If any of your games are still missing or gone (all of them was gone for me when I had this problem), support will give them back to you. Just chat with somebody, and ask them nicely to help.


----------



## zoraswiftfox911 (Dec 25, 2012)

and its not that but everytime i try to install the pirates and nobles pack it says i need to install the medieval first but on origin it said install so i installed the medieval but the installshield wizard stopped responding so i closed it then it said the game was good to go
then it always says software update avalible everytime i open up the launcher then when its done loading this happened [picture]
 |
 |
\/


----------



## Ikaruga (Dec 25, 2012)

zoraswiftfox911 said:


> and its not that but everytime i try to install the pirates and nobles pack it says i need to install the medieval first but on origin it said install so i installed the medieval but the installshield wizard stopped responding so i closed it then it said the game was good to go



Installation problems and missing games are two different problems, just get all the games back first imo.

- Are you running origin and the installations as administrator (right click - run as administrator)?
- Do you have enough space on the drive you are trying to install to?
- Be advised that installations can hang for quite a long time on certain configurations, so don't just terminate them after a minute, wait a little more.


----------



## zoraswiftfox911 (Dec 25, 2012)

i already have all the games back


----------



## lyndonguitar (Dec 25, 2012)

She got the games back, i think its now just a installation problem, 

If you don't mind redownloading., Click the start button, Select control panel then select "uninstall a program", find your games there and uninstall it. restart origin and redownload the whole game.

honestly its much better if you look for help at Origin's help center. https://help.ea.com/en/origin?sso_redirect=1


----------



## zoraswiftfox911 (Dec 25, 2012)

and its really hard to call customer support when u r a 13 year old girl with very strick parents who hate having you on your computer all day


----------



## zoraswiftfox911 (Dec 25, 2012)

okay thats just it, its not in the uninstall window here

yet it on my desktop and i can play it.


----------



## Ikaruga (Dec 25, 2012)

You don't have to call.. support is in the origin menu, 
- press help
-- origin help
--- live chat (at the top)

So the problem is that you can't install a game?


----------



## zoraswiftfox911 (Dec 25, 2012)

pretty much ill try that


----------



## zoraswiftfox911 (Dec 25, 2012)

of course they dont have live chat today its Christmas!!!
ill try tommorrow


----------



## lyndonguitar (Dec 25, 2012)

zoraswiftfox911 said:


> of course they dont have live chat today its Christmas!!!
> ill try tommorrow



okay good luck and merry christmas!


----------



## Ikaruga (Dec 25, 2012)

zoraswiftfox911 said:


> of course they dont have live chat today its Christmas!!!
> ill try tommorrow



It's hard to help without more information :/. I Googled some for you and it seems that many has installation problems with Medieval, so it might be the game and not your system.
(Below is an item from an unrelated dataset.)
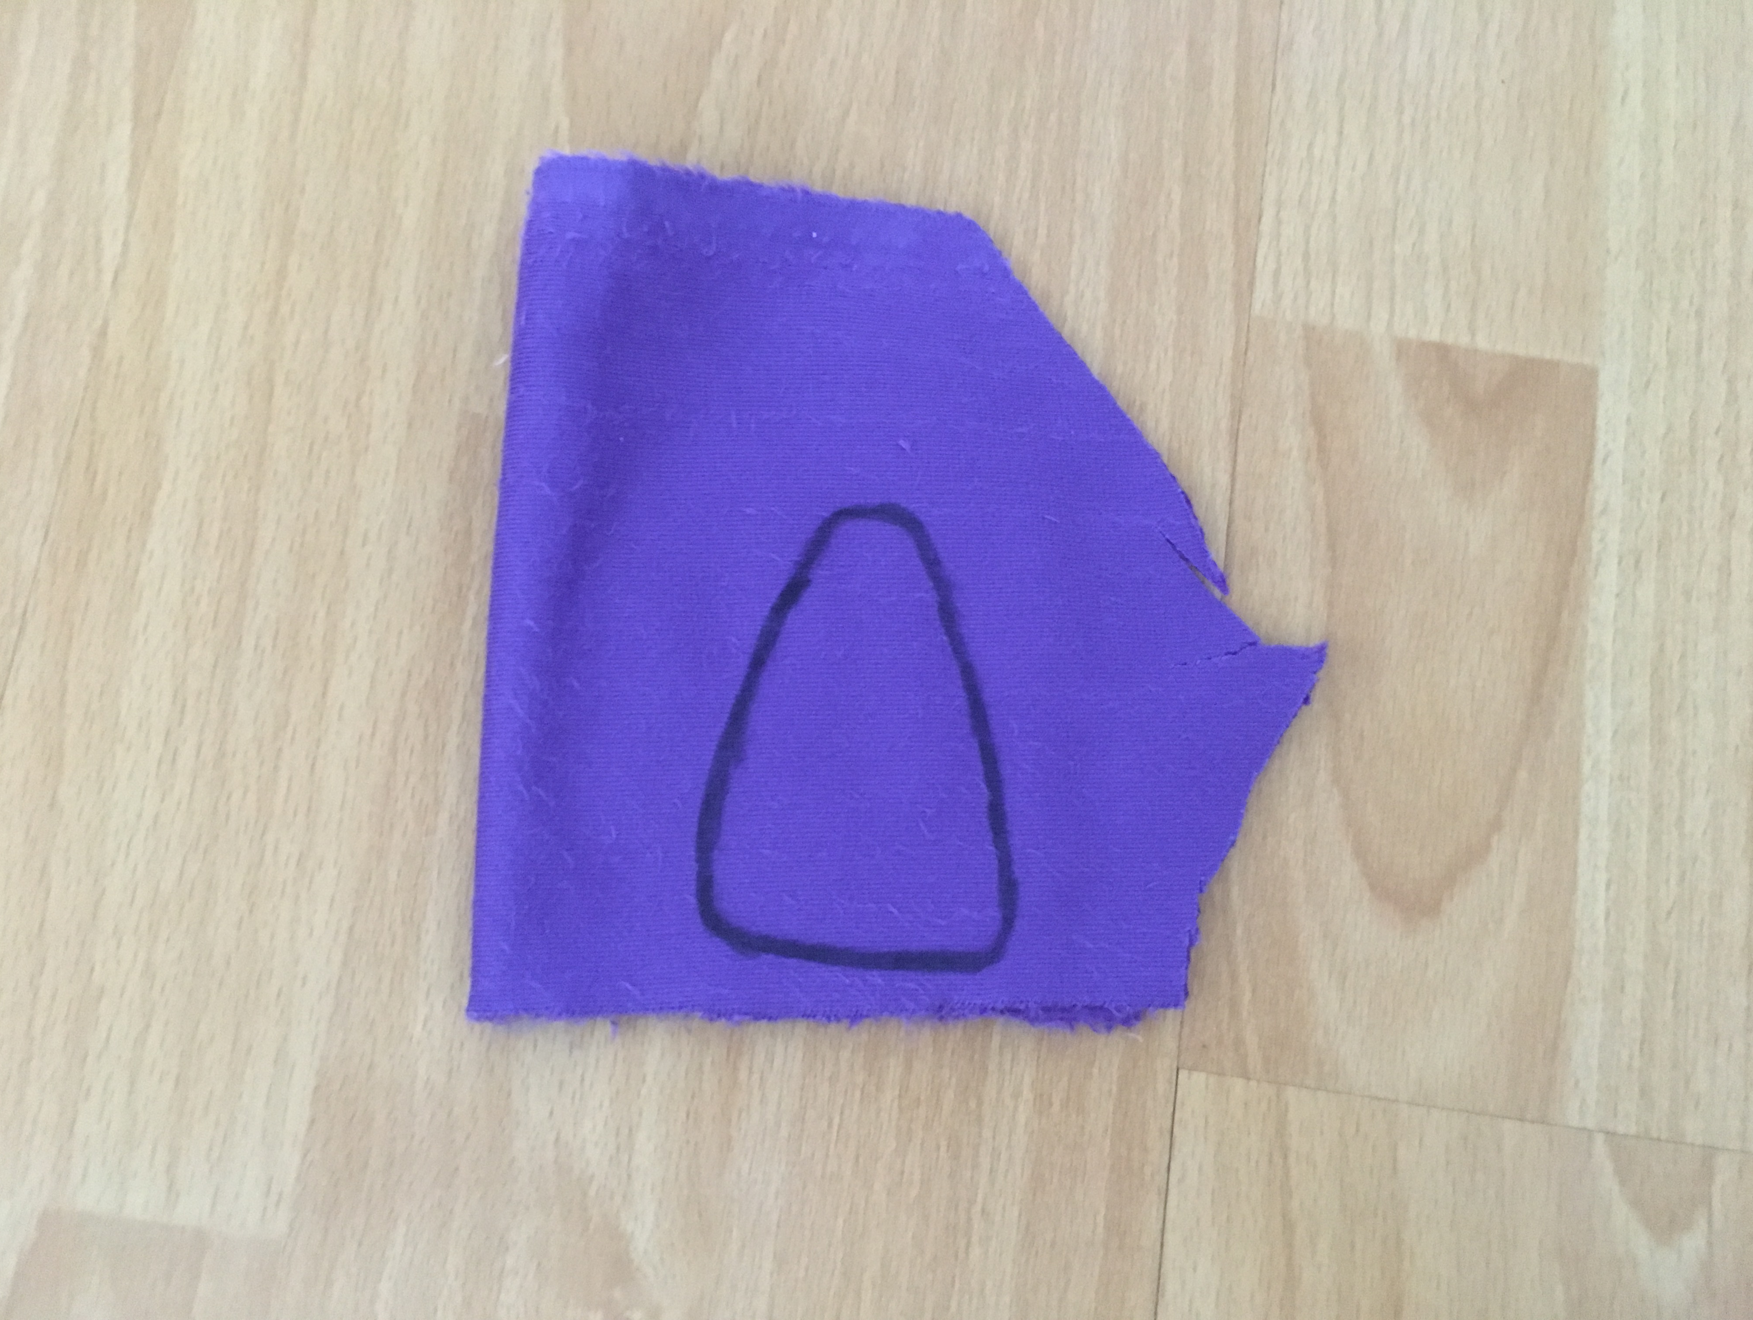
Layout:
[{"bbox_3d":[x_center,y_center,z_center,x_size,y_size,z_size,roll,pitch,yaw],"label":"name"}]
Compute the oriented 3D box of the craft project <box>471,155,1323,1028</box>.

Try to *manually delete* all files related to that game, run origin in XP compatibility mode (right click on origin icon - properties - Compatibility - check run this program in compatibility mode for: Windows XP (service pack 3)) and reinstall the game. (Don't forget to clear out compatibility mode after the installation)

Please don't do this if you don't know system stuff well, better wait what the support has to say about your problem, and Merry Christmas


----------



## EiSFX (Dec 25, 2012)

Also running regedit and going in to the right section you might be able to just delete the reg entry for medieval them you might be able to install it cuz it will act like the game isen't even there well at least something to that effect


----------



## Morgoth (Dec 25, 2012)

Fuck EA fuck Origin, they say i need to be online to login, but i am online, i made a topic on there retarted forum, and some random user just lold at it
so i deleted origin and battefield 3, im no longer buying anny none steam game


----------



## ThE_MaD_ShOt (Dec 26, 2012)

Crap Daddy said:


> Welcome back erocker.



Yes welcome back buddy.


----------